Aston Martin says the cars, which are only sold paired with new DBS GT Zagatos, are built using "a blend" of David Brown-era old-world craftsmanship and modern applications. As an example, a digital body buck now exists to help craft the panels, which are hand-formed from 1.2-millimeter-thick aluminum sheets in 1950s style. The adjacent gallery shows the unhurried style in which these very limited-edition, new/old Astons are built, and how a ball-peen hammer is still the tool of choice there.
Underneath the aluminum, in a lightweight tubular frame, sits a Tadek Marek-designed 380-horsepower "twin spark" straight-six engine, paired to a four-speed manual gearbox and a limited-slip differential. Power is up about 50hp in comparison to an earlier DB4 continuation model.

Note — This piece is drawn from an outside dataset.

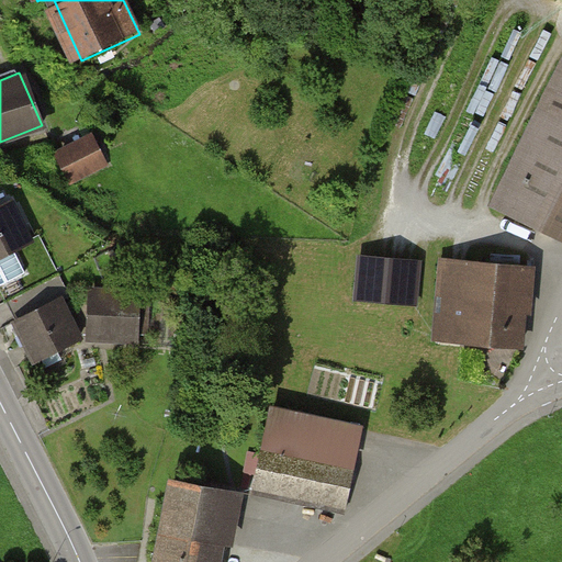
[(561,79),(499,204),(561,235),(561,79)]
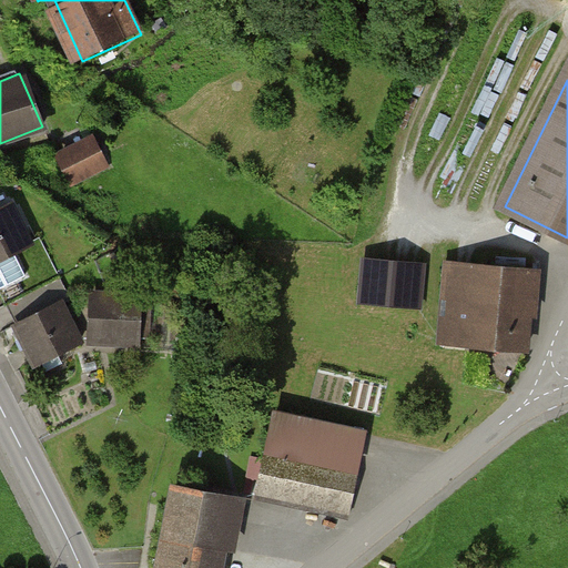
[(62,155),(75,185),(111,170),(98,140),(62,155)]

We only need to take a look at classic Astons to see what the DB4 GT Zagato continuation cars will look like, but the design of the modern DBS GT Zagato counterparts is still to be officially revealed. The DBS Superleggera-based twin-turbo V12 cars were previewed in a set of renderings late last month, and they are expected to come with at least 715 horsepower and 664 lb-ft of torque.
The continuation DB4 GT Zagatos will reach owners in the third quarter of 2019, and the DBS GT Zagatos will follow in 2020. The car combos are priced at almost $8 million.